*EXERCISE GOAL*
From the entries below, copy out every line with "middle" in it.

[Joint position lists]
────────────────

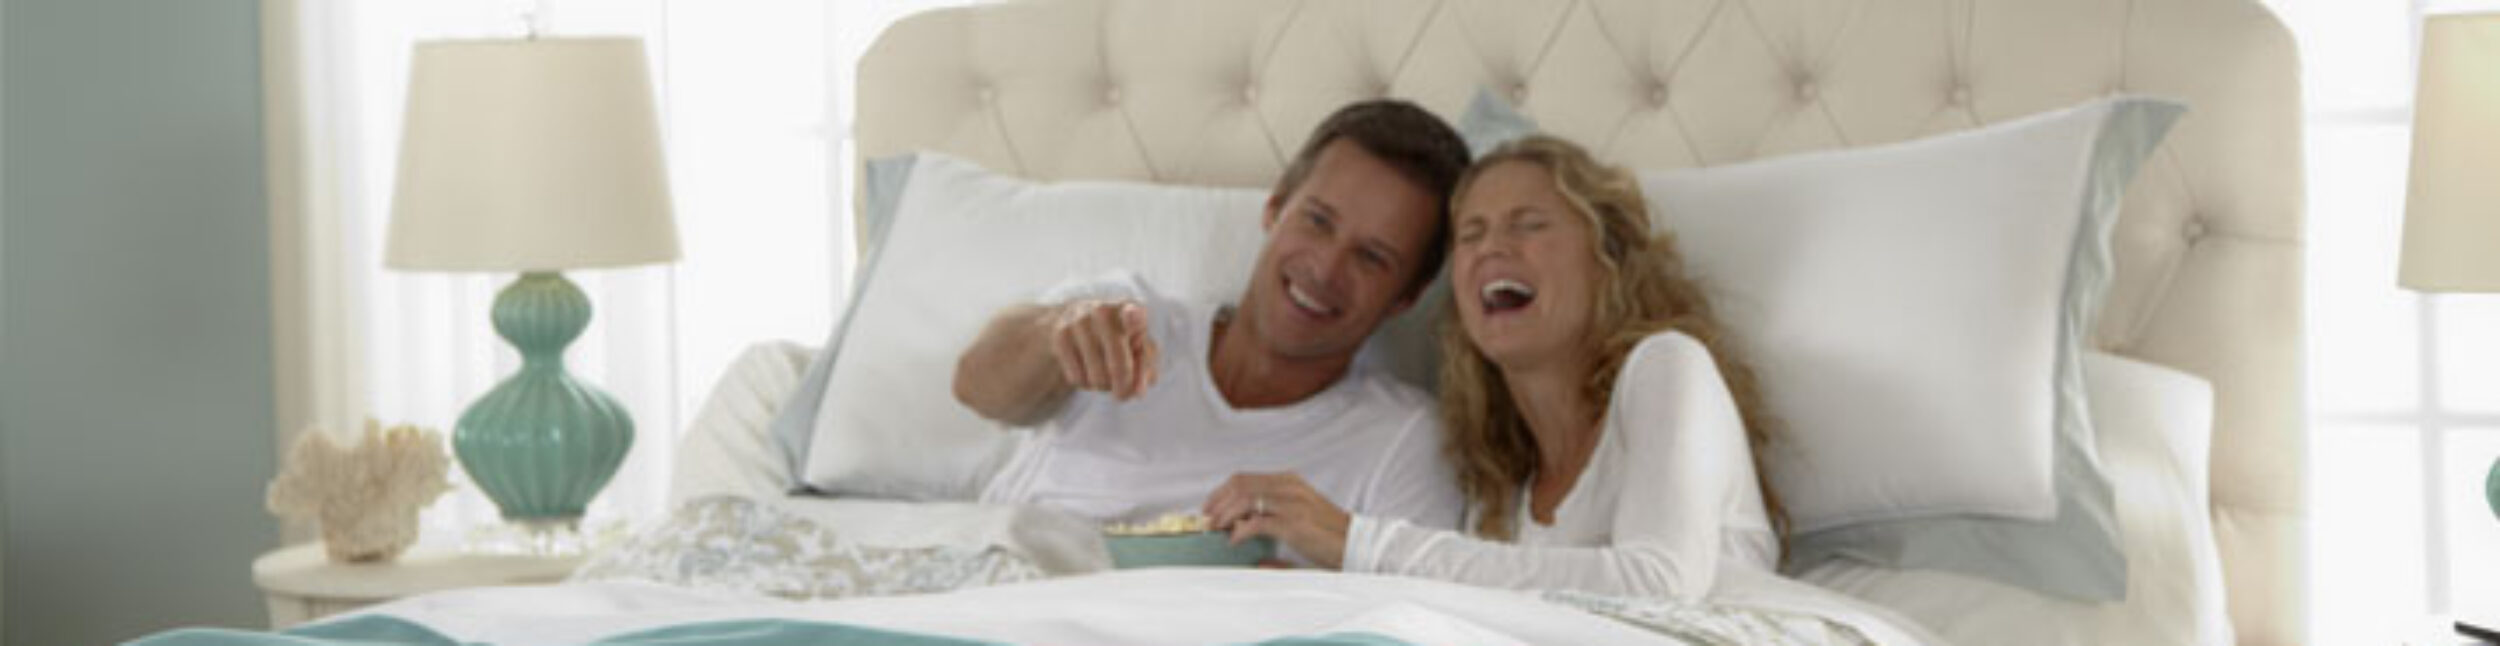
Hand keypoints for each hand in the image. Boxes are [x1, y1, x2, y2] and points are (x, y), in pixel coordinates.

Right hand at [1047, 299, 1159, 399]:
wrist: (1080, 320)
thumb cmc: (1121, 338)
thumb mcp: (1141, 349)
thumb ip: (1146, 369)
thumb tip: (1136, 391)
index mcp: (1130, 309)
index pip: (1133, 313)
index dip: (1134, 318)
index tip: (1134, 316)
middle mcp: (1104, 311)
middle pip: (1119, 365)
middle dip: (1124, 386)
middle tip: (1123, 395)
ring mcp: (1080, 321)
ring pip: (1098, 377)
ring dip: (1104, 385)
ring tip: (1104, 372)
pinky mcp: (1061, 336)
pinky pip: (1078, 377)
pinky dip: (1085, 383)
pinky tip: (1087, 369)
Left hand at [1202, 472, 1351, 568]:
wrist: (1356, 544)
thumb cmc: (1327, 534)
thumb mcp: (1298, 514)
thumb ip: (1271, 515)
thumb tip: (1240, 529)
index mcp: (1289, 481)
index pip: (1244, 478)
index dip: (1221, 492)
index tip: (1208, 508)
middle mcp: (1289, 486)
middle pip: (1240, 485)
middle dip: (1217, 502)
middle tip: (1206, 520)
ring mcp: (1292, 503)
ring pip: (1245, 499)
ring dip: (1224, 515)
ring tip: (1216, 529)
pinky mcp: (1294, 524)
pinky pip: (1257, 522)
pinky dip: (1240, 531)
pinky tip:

────────────────

*SOLUTION*
middle mcp: (1104, 311)
middle pip: (1119, 365)
middle dip: (1124, 386)
middle tip: (1123, 395)
middle mcp: (1289, 486)
middle pip: (1240, 485)
middle dip: (1217, 502)
middle tip: (1206, 520)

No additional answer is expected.